** Opening DATA EXTRACTS block **
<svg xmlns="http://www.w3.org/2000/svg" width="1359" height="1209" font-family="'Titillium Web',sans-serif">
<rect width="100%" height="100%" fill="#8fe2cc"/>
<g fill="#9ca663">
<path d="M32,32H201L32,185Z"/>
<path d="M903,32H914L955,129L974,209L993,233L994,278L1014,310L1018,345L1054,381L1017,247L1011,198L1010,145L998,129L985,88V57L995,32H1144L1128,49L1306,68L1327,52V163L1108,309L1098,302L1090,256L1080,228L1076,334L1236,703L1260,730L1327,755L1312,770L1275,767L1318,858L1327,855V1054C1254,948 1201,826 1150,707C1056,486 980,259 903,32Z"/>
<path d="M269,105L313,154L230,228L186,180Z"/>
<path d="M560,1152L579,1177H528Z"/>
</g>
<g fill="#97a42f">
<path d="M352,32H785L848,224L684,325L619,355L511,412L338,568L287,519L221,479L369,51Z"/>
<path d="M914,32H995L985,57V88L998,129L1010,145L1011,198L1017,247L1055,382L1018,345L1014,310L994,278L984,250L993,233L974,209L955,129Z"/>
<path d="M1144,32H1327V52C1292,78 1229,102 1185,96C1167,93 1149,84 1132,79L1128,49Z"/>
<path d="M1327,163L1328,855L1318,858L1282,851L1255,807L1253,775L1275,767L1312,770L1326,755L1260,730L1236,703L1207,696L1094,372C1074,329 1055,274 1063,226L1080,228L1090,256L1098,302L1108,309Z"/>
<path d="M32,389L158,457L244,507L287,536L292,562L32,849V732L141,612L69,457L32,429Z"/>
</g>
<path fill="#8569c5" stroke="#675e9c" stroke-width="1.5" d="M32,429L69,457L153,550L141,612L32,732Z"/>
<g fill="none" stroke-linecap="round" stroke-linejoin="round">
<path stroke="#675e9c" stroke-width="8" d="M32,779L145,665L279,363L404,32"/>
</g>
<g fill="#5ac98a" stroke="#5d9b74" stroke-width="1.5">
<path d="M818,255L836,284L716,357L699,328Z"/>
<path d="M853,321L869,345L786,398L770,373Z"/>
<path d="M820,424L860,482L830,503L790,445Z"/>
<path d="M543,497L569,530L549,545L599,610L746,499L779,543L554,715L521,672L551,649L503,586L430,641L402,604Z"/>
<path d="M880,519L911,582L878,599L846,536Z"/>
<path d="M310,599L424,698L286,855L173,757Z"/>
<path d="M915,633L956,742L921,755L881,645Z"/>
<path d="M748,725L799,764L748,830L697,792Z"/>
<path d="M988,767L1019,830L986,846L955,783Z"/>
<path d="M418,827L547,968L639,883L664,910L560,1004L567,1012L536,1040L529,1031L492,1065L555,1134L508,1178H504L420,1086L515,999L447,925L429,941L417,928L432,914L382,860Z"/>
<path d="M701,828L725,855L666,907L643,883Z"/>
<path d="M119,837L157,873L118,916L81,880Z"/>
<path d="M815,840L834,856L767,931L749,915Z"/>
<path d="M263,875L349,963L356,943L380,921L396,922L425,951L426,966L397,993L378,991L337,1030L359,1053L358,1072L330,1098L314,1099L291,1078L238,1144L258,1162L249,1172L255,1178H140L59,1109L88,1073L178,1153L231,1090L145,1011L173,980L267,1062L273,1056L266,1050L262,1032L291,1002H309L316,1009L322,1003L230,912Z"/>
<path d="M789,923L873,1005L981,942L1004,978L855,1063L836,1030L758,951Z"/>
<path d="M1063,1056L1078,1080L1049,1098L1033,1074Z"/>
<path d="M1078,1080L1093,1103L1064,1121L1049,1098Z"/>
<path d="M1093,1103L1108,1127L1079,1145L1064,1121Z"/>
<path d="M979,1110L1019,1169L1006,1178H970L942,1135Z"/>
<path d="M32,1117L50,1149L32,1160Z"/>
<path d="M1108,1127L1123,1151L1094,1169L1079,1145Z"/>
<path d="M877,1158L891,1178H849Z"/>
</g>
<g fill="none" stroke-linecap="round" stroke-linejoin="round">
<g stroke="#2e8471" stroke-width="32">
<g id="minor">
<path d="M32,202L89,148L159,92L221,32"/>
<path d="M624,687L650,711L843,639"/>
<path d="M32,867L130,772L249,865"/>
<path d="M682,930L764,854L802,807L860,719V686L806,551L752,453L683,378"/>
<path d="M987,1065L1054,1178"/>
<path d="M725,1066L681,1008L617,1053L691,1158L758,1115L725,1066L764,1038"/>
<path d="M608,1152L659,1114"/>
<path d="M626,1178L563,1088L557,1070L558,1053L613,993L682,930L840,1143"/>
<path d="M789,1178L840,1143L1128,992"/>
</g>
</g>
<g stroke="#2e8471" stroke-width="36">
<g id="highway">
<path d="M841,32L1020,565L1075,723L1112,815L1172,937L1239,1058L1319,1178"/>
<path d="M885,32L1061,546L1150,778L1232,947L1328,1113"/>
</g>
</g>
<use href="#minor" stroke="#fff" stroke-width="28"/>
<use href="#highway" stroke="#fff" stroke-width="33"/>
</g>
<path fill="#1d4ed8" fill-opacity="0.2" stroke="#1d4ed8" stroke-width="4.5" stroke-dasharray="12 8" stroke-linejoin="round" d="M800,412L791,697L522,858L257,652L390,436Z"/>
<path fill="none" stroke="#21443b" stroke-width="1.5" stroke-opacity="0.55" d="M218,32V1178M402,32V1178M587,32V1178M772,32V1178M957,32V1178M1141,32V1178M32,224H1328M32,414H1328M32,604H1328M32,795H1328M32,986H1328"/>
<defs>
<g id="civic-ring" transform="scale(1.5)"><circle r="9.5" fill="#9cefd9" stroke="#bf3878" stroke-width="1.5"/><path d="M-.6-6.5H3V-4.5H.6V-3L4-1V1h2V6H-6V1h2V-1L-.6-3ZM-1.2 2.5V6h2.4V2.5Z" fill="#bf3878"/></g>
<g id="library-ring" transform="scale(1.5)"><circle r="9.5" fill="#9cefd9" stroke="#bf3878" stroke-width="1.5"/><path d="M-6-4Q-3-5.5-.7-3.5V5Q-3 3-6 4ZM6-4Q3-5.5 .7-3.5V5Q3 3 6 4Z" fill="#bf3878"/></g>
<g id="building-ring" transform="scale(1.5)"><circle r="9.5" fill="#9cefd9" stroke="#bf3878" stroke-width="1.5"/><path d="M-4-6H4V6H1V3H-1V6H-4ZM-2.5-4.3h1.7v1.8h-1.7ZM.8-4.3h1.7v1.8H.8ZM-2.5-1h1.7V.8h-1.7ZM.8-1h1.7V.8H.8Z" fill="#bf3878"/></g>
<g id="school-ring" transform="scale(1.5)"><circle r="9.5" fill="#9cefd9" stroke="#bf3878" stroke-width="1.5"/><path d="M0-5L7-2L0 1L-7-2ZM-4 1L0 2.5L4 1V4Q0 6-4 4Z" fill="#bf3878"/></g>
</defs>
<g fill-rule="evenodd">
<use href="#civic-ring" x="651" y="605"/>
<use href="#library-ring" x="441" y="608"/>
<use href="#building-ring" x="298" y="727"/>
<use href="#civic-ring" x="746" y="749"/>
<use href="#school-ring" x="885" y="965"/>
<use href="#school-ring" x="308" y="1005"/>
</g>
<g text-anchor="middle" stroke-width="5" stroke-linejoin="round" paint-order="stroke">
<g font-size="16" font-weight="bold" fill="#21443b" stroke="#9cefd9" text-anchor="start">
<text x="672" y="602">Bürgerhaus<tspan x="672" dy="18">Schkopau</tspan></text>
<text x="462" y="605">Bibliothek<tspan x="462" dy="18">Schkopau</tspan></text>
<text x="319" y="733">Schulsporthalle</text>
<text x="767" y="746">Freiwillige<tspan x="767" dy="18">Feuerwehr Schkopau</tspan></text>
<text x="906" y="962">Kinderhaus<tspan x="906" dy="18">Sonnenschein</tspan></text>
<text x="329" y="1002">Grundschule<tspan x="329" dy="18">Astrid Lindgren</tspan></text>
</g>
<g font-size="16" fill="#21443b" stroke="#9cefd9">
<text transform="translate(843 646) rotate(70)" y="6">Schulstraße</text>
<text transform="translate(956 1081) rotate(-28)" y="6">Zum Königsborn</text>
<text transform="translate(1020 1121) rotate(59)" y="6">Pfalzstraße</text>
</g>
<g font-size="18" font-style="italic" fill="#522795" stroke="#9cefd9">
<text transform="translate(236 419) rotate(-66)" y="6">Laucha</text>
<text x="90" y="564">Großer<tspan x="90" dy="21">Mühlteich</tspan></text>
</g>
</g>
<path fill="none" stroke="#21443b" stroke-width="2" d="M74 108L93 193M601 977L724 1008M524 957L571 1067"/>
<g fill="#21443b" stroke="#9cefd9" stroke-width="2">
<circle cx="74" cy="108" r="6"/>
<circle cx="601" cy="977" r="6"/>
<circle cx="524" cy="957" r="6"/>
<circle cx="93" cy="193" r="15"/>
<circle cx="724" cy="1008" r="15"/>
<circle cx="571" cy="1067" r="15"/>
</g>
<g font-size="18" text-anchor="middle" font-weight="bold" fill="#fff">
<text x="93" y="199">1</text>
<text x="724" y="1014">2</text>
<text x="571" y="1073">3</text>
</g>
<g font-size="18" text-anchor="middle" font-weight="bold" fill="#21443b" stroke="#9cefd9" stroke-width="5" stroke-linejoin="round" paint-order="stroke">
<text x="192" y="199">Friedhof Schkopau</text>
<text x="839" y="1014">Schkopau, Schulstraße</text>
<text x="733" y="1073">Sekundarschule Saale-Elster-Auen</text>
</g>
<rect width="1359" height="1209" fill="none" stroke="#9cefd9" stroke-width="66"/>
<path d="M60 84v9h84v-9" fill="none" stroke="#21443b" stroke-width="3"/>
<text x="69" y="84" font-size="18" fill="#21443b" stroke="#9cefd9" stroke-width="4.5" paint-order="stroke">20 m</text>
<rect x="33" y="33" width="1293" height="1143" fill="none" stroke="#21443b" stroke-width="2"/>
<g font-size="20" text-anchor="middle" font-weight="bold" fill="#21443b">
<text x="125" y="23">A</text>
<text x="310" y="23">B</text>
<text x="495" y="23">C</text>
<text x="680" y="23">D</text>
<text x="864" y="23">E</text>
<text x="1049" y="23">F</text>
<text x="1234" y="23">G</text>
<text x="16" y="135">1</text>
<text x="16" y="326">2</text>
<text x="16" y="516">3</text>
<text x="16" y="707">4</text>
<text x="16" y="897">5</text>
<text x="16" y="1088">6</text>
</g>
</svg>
** Closing DATA EXTRACTS block **
▸ **EXERCISE GOAL**: Whenever a line of the data holds the string "tspan", pick that line out.

▸ **ANSWER BOX**:
<text x="672" y="602">Bürgerhaus<tspan x="672" dy="18">Schkopau</tspan></text>
<text x="462" y="605">Bibliothek<tspan x="462" dy="18">Schkopau</tspan></text>
<text x="767" y="746">Freiwillige<tspan x="767" dy="18">Feuerwehr Schkopau</tspan></text>
<text x="906" y="962">Kinderhaus<tspan x="906" dy="18">Sonnenschein</tspan></text>
<text x="329" y="1002">Grundschule<tspan x="329" dy="18">Astrid Lindgren</tspan></text>
<text x="90" y="564">Großer<tspan x="90" dy="21">Mühlteich</tspan></text>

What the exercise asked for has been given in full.